But Amy Gahran makes a good point: the iPhone is for content consumers, not content creators. You can't get an external keyboard for it, the camera quality is too low, and you can't take or edit video. Or COPY AND PASTE for that matter (jeez, Apple. Seriously). I want to blog and broadcast on the go. It's critical. Sort of.
Amy writes...
... In other words, the new iPhone still won’t be as good a product as Nokia’s N95 already is — at least not as far as journalists and mobloggers are concerned.
Nevertheless, I might soon end up settling for an iPhone — unless Nokia pulls its US service act together damn quick. (Specifically, before the new iPhone goes on sale in the US.)
Why? Because the new iPhone might be barely good enough for much of what I need a mobile device to do. More importantly, Apple has proven, through its service practices, that it stands behind its products and cares about customers’ experience after they buy. Apple understands and respects that users of high-end phones run their lives on those devices, and thus cannot tolerate being without them for more than a few days at a time.

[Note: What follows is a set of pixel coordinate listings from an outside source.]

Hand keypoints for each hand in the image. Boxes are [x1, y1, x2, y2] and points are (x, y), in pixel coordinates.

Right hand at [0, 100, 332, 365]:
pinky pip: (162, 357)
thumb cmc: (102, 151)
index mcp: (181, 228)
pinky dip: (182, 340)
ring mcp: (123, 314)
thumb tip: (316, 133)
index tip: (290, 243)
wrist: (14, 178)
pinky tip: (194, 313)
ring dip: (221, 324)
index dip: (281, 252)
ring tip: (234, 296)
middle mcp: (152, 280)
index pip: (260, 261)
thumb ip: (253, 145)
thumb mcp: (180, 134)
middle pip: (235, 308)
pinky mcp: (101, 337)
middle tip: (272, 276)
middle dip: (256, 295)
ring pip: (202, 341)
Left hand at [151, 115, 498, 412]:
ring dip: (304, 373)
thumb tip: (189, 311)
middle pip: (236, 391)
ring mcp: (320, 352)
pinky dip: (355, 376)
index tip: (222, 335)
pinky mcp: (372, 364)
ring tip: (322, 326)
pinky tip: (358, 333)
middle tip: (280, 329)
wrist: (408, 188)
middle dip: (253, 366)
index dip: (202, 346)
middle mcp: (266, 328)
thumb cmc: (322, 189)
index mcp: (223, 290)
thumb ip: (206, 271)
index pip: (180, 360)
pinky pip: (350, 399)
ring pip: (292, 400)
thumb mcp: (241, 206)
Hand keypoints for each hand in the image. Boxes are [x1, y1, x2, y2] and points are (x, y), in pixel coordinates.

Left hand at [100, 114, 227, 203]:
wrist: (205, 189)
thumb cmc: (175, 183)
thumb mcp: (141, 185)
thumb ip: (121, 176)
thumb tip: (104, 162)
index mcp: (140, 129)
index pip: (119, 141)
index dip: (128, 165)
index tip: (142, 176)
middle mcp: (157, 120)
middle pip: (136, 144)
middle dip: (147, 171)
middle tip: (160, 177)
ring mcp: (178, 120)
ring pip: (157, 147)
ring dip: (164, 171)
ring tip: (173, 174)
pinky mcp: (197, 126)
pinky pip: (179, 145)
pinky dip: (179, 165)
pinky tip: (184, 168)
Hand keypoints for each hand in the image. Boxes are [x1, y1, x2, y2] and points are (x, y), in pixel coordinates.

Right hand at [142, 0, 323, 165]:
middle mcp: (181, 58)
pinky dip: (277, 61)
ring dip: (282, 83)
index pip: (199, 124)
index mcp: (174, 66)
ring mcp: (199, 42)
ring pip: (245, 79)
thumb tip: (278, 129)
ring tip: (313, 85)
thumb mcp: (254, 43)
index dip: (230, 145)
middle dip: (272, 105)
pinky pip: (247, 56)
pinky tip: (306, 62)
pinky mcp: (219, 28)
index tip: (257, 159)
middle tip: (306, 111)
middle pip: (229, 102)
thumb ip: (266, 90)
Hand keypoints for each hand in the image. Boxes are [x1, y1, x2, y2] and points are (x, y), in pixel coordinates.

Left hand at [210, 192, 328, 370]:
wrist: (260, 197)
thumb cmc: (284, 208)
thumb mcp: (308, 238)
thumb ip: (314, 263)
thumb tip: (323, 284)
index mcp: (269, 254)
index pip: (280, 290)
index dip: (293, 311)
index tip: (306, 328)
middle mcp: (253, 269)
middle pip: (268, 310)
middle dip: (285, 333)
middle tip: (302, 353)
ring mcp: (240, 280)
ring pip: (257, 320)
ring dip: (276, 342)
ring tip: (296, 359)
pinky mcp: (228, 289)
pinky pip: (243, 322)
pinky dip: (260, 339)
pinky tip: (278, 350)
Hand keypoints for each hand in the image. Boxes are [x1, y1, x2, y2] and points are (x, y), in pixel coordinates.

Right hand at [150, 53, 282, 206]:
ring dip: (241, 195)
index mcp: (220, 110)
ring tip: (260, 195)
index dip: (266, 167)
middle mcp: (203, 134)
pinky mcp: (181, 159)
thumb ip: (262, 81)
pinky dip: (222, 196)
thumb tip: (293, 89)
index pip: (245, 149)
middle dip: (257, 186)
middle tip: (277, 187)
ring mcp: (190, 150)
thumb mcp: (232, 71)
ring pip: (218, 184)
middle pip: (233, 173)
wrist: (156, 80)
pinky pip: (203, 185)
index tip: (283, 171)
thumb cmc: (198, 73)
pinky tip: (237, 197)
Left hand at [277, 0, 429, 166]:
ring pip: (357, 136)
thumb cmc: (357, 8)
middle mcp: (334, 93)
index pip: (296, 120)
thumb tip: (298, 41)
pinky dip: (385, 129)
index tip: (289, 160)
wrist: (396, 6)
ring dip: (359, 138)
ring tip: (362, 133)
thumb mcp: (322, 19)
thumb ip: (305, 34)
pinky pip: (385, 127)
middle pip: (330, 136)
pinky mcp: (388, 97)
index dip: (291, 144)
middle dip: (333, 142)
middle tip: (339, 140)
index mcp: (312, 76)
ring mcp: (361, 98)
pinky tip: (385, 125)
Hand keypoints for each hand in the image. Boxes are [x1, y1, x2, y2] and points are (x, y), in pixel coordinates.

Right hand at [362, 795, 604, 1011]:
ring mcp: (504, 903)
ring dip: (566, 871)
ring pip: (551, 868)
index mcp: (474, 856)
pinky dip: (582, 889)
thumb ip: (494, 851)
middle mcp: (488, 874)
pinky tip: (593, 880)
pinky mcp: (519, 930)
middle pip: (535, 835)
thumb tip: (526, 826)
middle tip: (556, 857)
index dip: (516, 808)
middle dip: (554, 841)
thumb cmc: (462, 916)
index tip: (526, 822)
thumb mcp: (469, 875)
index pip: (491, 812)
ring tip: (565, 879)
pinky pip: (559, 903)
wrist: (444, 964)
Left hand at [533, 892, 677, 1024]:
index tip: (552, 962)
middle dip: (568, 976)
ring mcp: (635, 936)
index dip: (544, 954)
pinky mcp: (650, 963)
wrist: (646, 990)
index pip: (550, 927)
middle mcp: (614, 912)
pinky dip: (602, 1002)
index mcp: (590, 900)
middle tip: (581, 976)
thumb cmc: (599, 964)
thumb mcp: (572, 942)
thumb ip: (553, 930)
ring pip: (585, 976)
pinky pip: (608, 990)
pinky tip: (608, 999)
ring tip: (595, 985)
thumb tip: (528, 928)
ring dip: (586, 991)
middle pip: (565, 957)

Meanwhile Nokia’s dearth of US local service centers, requirement that customers ship damaged or dead phones to Nokia at their own expense, and warranty that allows Nokia up to 30 days to return a phone — plus its risky, clunky, PC-only firmware update process — convey the message that Nokia doesn’t really care much about its US customers. (At least, not after they fork over $500-$700 for an N-Series phone.)
I'd add that the keypad on the N95 is a critical problem, too. While the ability use bluetooth keyboards is excellent, a phone's native keyboard needs to be decent, too. I refused to blog, or even Twitter, from a number keypad. Not when I've been using the Treo's QWERTY for 2 years.
Oh wheeeere, oh wheeeeere is my perfect phone?